A decade in the making, Winter Haven Corp. and the city of Lake Wales have agreed on a development plan that could ultimately attract businesses and restaurants to the small southeastern Polk County city, and double its population.
“It’s the last asset owned by the Winter Haven Corp., and this plan will protect floodplains and wetlands. What’s developable, we want to make sure it’s done right. It has a lot of potential,” said Peterson & Myer’s Bart Allen, attorney for the landholder and CFDC Board Chair.
Winter Haven Corp. has owned the 1,841 acres — located west of U.S. 27, south of Thompson Nursery Road and north of Mountain Lake Cutoff Road — for more than 25 years. It’s the last piece of land from holdings that originally stretched from Cypress Gardens to Mountain Lake Cutoff Road.
“We took a holistic look at the property, which had been agricultural for decades,” Allen said. “We evaluated existing conditions to identify wetlands so we can use the best land management practices. Then we found the best areas for development and figured out how those can be connected. The landholder didn’t want to max out usage to the greatest extent possible. We worked around the natural characteristics of the land and brought forth a plan that’s good for the property owner and good for the city.”
Lake Wales annexed the land into the city decades ago and provided sewer and water lines as part of an expansion to include Eagle Ridge Mall and Lake Ashton. But the land, zoned for residential, wasn’t ready for development. Working together, the city, Allen, Winter Haven Corp. and Diane Chadwick, a planner for Stantec in Tampa that the law firm hired, created several new land-use classifications that were added to the city’s comp plan, Allen said. The land now includes retail, commercial and other designations.
Now, those involved will begin to find a developer who has the same vision to make the plan a reality. “Eighteen-hundred acres is a lot of land. It’s market driven how quickly it develops and which parts develop first.”
Winter Haven Corp. “feels like it’s been an extremely collaborative effort with the city of Lake Wales,” Allen said. “It was a thoughtful process, and that’s why it has taken as long as it has. A lot of people might be saying, ‘Oh, it’s 6,100 homes.’ But they started this 10 years ago. This isn’t something we pulled out of the hat in 2021.”
Lake Wales City Manager James Slaton welcomes the project. “We certainly view the growth as a good thing,” he said. “The influx of new residents will expand the customer bases of our local businesses and it will increase the city’s tax base, allowing us to invest in the community through higher levels of municipal services and enhanced amenities. We also believe the development will attract new restaurants, commercial and retail businesses to Lake Wales.”
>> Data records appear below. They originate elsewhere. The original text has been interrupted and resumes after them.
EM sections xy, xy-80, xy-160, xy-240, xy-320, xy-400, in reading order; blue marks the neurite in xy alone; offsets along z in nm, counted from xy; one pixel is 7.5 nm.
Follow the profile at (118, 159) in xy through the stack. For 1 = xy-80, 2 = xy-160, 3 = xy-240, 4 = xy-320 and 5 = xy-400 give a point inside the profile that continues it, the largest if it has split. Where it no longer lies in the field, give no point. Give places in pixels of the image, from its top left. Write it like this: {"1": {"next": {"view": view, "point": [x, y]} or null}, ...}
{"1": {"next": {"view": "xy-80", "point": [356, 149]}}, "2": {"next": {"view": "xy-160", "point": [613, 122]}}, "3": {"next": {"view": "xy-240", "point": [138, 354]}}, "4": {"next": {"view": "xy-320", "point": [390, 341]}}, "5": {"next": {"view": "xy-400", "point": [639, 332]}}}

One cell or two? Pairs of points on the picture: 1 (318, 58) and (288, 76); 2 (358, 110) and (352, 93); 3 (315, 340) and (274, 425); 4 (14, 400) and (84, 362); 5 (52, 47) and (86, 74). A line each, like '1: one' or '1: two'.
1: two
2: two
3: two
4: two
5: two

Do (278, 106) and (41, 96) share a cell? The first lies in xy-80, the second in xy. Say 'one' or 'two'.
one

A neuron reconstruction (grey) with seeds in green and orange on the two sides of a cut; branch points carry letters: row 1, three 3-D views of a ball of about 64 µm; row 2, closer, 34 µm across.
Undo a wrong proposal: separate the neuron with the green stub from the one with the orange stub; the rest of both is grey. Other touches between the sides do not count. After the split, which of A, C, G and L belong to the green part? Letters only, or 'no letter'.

Mark Bennett, Development Services director of Lake Wales, said the number of new homes could double the city’s current population of 17,000. “Using a persons-per-unit figure of 2.5, this could result in an expected population increase of 15,250 persons at buildout.”
That could help attract more restaurants, he said. “A common statement frequently heard is that the city needs more restaurants. Having more residents in the city will help create a customer base.”
Bennett said those familiar with land development know growth is moving south along U.S. 27. “This growth will occur one way or the other. It is better that the city retain control of this new growth by having it occur in the city so that it can develop to our standards.”
Opportunity for the Community
When the landholder presented its Winter Haven Corporation Master Development Plan to the city for approval at the Aug. 17, 2021, City Council meeting, city staff provided the following analysis:
“Approval of the Master Development Plan would enable the development of this property and the potential increase in property value. Specifically, estimating a conservative median taxable value of $100,000 per unit, it could potentially result in over $610 million in taxable value, and generate $4 million in ad valorem taxes. This does not include potential revenue generated for non-residential uses.” Adjusted values for potential homesteaded properties were not factored into the estimate.
“This is a good thing because it provides additional funds to maintain and improve our level of service to our residents,” Bennett said. “Our Capital Improvements Program (CIP) already identifies an aggressive list of needed improvements over the next five years. Obtaining additional funding provides the city with the opportunity to perhaps advance the proposed projects in the CIP, plus implement new projects.”
Lake Wales has already identified $4 million in public facility needs, and additional property tax revenue would help the city move forward with those projects.
The city works closely with the Lake Wales Chamber of Commerce/Economic Development Council on economic development issues, Bennett said. “A project of the size of Winter Haven Corp. has the potential to bring new businesses to the city to provide the services necessary to support the additional population.”
Through it all, the city will work to retain the small-town charm it’s known for, Bennett said,
“We will continue to emphasize the revitalization and redevelopment of both our downtown and our northwest neighborhood as outlined in the Lake Wales Connected Plan,” he said. “Additionally, the new growth and development activity that is expected to occur is on the fringe of the city, as opposed to in existing developed areas. Ultimately, the Lake Wales of the future will retain its small-town charm by having revitalized neighborhoods/downtown (that will also benefit from a greater population base), while receiving the benefits of growth.”